LANSING – State lobbyists reported $29.9 million in lobbying expenditures in 2006. That figure is up by 28.2 percent compared to the last gubernatorial-election year of 2002 when lobbyists’ spending totaled $23.3 million.
Reported spending included $450,994 for food and beverages.
Multi-client firms were top spenders, led by: Governmental Consultant Services, Inc. - $1,308,435; James H. Karoub Associates - $985,129; Wiener Associates - $667,144; Muchmore Harrington Smalley & Associates - $612,077; and, Public Affairs Associates - $580,804.
Top spenders among interest groups were: Michigan Education Association - $852,000; Michigan Health & Hospital Association - $422,375; Blue Cross and Blue Shield of Michigan - $335,591; and, the National Federation of Independent Businesses - $329,371.
“Lobbying expenditures are following the same growth path as campaign finance spending,” said Rich Robinson of the nonpartisan Michigan Campaign Finance Network. “The money-in-politics sector is growing at a rate that beats any other industry you can name in Michigan.”
Reform legislation that has passed the U.S. Senate and is all but certain to pass the U.S. House will make federal lobbyists’ activity more regulated and transparent than ever before. In comparison, state lobbyists’ activity is relatively unrestrained and poorly disclosed. A point-by-point comparison follows:Meals · Federal: Lobbyists prohibited from paying for meals for individual public officials. · Michigan: No restrictions on lobbyists paying for food and beverages for public officials; beneficiaries do not have to be identified until spending on their behalf exceeds $53 in a month or $325 for a calendar year. Gifts · Federal: Lobbyists prohibited from giving gifts except those of de minimus value. · Michigan: Lobbyists can give public officials items of value, such as tickets for entertainment, worth as much as $53 in any month. Disclosure is not required.

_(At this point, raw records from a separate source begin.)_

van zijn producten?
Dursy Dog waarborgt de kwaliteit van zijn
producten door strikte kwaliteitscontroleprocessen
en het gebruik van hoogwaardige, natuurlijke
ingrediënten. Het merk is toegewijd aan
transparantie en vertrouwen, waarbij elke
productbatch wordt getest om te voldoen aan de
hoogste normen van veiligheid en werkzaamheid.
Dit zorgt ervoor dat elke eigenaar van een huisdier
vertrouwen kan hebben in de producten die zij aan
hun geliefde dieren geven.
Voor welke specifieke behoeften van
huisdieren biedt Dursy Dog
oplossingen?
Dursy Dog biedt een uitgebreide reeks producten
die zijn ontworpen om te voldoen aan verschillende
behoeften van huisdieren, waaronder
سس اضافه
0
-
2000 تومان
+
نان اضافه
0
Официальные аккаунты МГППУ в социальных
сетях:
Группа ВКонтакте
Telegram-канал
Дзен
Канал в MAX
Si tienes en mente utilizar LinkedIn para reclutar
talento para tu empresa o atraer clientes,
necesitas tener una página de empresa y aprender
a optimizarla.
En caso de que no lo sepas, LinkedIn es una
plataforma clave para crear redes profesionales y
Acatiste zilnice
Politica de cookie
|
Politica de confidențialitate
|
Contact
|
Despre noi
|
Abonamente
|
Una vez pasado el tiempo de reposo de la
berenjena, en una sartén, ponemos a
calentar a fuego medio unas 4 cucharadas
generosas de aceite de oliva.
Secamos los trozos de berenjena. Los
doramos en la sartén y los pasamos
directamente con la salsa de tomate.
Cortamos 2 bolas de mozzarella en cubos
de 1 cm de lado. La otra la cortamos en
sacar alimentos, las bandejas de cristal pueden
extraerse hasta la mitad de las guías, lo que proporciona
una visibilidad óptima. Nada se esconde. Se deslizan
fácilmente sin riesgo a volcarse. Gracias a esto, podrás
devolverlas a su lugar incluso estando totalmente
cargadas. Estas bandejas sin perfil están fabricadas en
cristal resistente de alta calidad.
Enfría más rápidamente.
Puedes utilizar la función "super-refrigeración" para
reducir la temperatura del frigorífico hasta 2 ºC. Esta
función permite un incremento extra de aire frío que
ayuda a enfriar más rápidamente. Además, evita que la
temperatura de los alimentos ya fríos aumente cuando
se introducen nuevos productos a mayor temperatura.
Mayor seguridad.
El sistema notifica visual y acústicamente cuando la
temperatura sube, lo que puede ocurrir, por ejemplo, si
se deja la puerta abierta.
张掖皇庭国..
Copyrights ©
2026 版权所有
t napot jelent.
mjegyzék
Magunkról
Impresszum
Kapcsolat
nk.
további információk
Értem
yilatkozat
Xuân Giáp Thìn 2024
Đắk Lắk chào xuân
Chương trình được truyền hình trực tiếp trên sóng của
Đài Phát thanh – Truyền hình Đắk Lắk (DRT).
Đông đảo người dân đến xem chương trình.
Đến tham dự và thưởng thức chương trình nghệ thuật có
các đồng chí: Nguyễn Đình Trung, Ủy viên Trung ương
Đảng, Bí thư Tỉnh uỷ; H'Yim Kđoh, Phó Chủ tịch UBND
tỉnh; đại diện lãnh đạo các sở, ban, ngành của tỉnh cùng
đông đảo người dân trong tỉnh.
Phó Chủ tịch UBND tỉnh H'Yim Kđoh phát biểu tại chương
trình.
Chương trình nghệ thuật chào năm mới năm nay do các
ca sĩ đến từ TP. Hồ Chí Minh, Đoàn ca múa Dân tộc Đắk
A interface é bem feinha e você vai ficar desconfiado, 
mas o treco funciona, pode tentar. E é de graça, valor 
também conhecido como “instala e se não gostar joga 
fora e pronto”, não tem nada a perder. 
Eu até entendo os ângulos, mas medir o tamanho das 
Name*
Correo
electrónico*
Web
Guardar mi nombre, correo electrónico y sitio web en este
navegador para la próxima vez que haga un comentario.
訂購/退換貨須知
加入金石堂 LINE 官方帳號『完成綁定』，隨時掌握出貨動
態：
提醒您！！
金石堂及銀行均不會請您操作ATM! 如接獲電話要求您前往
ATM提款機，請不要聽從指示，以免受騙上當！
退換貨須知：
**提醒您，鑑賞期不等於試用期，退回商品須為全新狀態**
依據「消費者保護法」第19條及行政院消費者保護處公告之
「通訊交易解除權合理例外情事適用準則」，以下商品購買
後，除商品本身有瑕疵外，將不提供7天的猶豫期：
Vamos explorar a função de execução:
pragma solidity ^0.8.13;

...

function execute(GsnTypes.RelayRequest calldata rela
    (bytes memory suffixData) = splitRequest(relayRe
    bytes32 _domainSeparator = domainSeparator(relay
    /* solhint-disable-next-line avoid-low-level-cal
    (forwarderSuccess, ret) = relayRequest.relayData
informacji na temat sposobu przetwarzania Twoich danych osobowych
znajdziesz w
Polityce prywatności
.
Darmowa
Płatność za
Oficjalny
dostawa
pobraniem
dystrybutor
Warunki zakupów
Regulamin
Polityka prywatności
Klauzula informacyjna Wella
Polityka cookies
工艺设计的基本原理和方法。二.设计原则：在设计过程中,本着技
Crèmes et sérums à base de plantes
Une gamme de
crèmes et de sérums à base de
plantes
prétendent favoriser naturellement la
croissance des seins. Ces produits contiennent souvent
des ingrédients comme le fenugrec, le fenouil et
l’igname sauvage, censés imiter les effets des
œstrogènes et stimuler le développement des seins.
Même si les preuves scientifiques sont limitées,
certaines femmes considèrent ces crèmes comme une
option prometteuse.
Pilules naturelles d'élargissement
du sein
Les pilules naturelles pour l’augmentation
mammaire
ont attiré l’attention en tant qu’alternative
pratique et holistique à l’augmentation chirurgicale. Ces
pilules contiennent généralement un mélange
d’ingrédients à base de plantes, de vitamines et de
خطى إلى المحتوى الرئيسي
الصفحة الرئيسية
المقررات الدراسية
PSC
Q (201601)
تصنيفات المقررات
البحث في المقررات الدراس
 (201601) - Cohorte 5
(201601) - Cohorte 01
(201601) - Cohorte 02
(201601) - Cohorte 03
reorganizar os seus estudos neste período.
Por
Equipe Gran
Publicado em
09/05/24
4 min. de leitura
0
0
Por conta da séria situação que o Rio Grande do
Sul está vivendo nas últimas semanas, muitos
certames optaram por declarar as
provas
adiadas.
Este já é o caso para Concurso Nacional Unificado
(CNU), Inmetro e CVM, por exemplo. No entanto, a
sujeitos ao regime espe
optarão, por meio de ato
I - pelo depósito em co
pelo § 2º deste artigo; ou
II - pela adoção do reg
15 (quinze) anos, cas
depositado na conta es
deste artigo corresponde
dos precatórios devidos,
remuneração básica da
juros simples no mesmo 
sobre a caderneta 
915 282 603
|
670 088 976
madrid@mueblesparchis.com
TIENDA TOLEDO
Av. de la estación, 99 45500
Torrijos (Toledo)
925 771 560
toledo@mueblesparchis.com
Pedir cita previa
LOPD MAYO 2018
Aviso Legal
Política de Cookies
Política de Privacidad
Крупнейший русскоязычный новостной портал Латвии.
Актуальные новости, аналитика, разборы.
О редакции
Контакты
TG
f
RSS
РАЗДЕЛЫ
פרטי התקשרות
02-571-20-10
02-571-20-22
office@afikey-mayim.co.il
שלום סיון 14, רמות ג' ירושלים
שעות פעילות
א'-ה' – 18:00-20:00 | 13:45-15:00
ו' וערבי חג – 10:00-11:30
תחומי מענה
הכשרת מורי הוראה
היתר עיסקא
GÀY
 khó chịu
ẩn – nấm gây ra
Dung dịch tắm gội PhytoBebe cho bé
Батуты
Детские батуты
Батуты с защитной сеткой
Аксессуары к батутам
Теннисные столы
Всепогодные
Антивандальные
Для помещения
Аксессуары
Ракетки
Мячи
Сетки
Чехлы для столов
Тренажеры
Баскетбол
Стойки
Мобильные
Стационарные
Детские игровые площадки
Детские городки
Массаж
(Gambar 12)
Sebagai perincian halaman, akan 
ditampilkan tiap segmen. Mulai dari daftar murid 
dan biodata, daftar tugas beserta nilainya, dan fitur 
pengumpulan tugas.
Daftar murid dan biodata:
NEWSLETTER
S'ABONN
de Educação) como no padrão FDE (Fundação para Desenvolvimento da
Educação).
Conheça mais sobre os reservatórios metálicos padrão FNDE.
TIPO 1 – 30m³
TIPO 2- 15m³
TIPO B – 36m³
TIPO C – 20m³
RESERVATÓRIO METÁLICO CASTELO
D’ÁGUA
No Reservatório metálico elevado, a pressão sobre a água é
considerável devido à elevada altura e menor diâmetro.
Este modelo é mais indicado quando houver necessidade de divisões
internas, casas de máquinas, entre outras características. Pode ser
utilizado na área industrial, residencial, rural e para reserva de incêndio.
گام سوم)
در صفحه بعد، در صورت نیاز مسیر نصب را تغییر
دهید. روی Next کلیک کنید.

Travel · Federal: Lobbyists prohibited from paying for travel for public officials except: one-day trips; trips that are paid for by a 501 (c) (3) organization with pre-approval of the Ethics Committee; or, trips that are paid for by a university. · Michigan: Lobbyists are permitted to pay for travel. Disclosure is not required unless the cost of travel and accommodations exceeds $700. Filing requirements · Federal: Lobbyists to report quarterly. Electronic filing mandatory. · Michigan: Lobbyists report twice annually. Electronic filing is optional. Content of lobbying reports · Federal: Lobbyists must report bills, regulations and issues on which they are lobbying. Interest groups must report how much they are paying lobbyists. · Michigan: Lobbyists report gross expenditures and identify individual beneficiaries when spending exceeds reporting thresholds. No requirement to disclose bills, regulations and budgets that are the subject of lobbying. Multi-client lobbyists identify those who retain their service, but not how much each client pays them.